**Goal:** Reproduce the records below, replacing every occurrence of "bounding box" with "enclosing rectangle" and changing nothing else.

**Data supplied:**
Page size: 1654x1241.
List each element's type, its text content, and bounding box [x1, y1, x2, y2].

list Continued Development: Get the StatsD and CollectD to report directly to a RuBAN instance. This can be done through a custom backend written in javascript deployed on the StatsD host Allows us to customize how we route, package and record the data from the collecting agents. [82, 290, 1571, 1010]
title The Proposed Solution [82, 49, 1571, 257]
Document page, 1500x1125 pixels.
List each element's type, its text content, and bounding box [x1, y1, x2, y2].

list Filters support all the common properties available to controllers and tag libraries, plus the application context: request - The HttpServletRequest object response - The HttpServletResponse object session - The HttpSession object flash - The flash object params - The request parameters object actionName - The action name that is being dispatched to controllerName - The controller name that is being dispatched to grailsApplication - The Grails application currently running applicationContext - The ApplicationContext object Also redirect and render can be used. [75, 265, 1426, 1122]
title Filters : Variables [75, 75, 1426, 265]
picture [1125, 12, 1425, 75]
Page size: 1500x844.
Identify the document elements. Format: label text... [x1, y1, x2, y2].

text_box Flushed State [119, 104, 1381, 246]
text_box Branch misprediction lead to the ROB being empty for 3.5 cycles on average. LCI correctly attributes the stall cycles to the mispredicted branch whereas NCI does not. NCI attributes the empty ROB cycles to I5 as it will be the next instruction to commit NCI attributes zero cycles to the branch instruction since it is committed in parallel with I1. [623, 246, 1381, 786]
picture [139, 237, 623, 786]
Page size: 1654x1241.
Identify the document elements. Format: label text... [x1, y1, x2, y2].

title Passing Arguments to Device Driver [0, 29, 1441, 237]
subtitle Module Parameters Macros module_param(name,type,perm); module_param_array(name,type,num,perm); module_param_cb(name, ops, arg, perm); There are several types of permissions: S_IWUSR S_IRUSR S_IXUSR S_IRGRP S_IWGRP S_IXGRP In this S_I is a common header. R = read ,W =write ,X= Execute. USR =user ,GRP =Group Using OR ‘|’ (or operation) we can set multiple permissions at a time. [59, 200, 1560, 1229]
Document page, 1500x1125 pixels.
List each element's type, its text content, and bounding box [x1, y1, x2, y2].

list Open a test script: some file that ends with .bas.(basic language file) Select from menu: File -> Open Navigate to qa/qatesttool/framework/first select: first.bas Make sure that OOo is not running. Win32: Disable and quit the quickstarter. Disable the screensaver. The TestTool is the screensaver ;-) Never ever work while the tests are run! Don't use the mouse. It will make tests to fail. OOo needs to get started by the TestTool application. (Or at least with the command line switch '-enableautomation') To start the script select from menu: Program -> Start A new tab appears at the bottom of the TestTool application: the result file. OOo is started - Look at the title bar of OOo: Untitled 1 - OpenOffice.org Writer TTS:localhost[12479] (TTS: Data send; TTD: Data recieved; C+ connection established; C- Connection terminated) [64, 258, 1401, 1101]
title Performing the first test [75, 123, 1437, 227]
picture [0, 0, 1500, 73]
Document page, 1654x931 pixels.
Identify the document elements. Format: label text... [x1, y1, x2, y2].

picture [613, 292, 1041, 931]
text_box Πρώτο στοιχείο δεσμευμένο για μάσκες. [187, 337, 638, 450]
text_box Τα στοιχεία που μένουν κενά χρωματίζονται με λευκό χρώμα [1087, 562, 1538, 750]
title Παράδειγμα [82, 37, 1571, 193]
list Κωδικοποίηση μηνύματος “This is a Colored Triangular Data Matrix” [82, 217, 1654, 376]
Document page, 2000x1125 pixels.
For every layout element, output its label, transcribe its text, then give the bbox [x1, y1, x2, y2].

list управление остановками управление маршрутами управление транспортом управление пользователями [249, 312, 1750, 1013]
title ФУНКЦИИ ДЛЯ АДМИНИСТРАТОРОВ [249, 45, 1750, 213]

**Reply to the exercise:**
Page size: 1654x1241.
List each element's type, its text content, and enclosing rectangle [x1, y1, x2, y2].

list Continued Development: Get the StatsD and CollectD to report directly to a RuBAN instance. This can be done through a custom backend written in javascript deployed on the StatsD host Allows us to customize how we route, package and record the data from the collecting agents. [82, 290, 1571, 1010]
title The Proposed Solution [82, 49, 1571, 257]
Document page, 1500x1125 pixels.
List each element's type, its text content, and enclosing rectangle [x1, y1, x2, y2].

list Filters support all the common properties available to controllers and tag libraries, plus the application context: request - The HttpServletRequest object response - The HttpServletResponse object session - The HttpSession object flash - The flash object params - The request parameters object actionName - The action name that is being dispatched to controllerName - The controller name that is being dispatched to grailsApplication - The Grails application currently running applicationContext - The ApplicationContext object Also redirect and render can be used. [75, 265, 1426, 1122]
title Filters : Variables [75, 75, 1426, 265]
picture [1125, 12, 1425, 75]
Page size: 1500x844.
Identify the document elements. Format: label text... [x1, y1, x2, y2].

text_box Flushed State [119, 104, 1381, 246]
text_box Branch misprediction lead to the ROB being empty for 3.5 cycles on average. LCI correctly attributes the stall cycles to the mispredicted branch whereas NCI does not. NCI attributes the empty ROB cycles to I5 as it will be the next instruction to commit NCI attributes zero cycles to the branch instruction since it is committed in parallel with I1. [623, 246, 1381, 786]
picture [139, 237, 623, 786]
Page size: 1654x1241.
Identify the document elements. Format: label text... [x1, y1, x2, y2].

title Passing Arguments to Device Driver [0, 29, 1441, 237]
subtitle Module Parameters Macros module_param(name,type,perm); module_param_array(name,type,num,perm); module_param_cb(name, ops, arg, perm); There are several types of permissions: S_IWUSR S_IRUSR S_IXUSR S_IRGRP S_IWGRP S_IXGRP In this S_I is a common header. R = read ,W =write ,X= Execute. USR =user ,GRP =Group Using OR ‘|’ (or operation) we can set multiple permissions at a time. [59, 200, 1560, 1229]
Document page, 1500x1125 pixels.
List each element's type, its text content, and enclosing rectangle [x1, y1, x2, y2].

list Open a test script: some file that ends with .bas.(basic language file) Select from menu: File -> Open Navigate to qa/qatesttool/framework/first select: first.bas Make sure that OOo is not running. Win32: Disable and quit the quickstarter. Disable the screensaver. The TestTool is the screensaver ;-) Never ever work while the tests are run! Don't use the mouse. It will make tests to fail. OOo needs to get started by the TestTool application. (Or at least with the command line switch '-enableautomation') To start the script select from menu: Program -> Start A new tab appears at the bottom of the TestTool application: the result file. OOo is started - Look at the title bar of OOo: Untitled 1 - OpenOffice.org Writer TTS:localhost[12479] (TTS: Data send; TTD: Data recieved; C+ connection established; C- Connection terminated) [64, 258, 1401, 1101]
title Performing the first test [75, 123, 1437, 227]
picture [0, 0, 1500, 73]
Document page, 1654x931 pixels.
Identify the document elements. Format: label text... [x1, y1, x2, y2].

picture [613, 292, 1041, 931]
text_box Πρώτο στοιχείο δεσμευμένο για μάσκες. [187, 337, 638, 450]
text_box Τα στοιχεία που μένουν κενά χρωματίζονται με λευκό χρώμα [1087, 562, 1538, 750]
title Παράδειγμα [82, 37, 1571, 193]
list Κωδικοποίηση μηνύματος “This is a Colored Triangular Data Matrix” [82, 217, 1654, 376]
Document page, 2000x1125 pixels.
For every layout element, output its label, transcribe its text, then give the bbox [x1, y1, x2, y2].

list управление остановками управление маршрутами управление транспортом управление пользователями [249, 312, 1750, 1013]
title ФУНКЦИИ ДЛЯ АДМИНИСТРАТОРОВ [249, 45, 1750, 213]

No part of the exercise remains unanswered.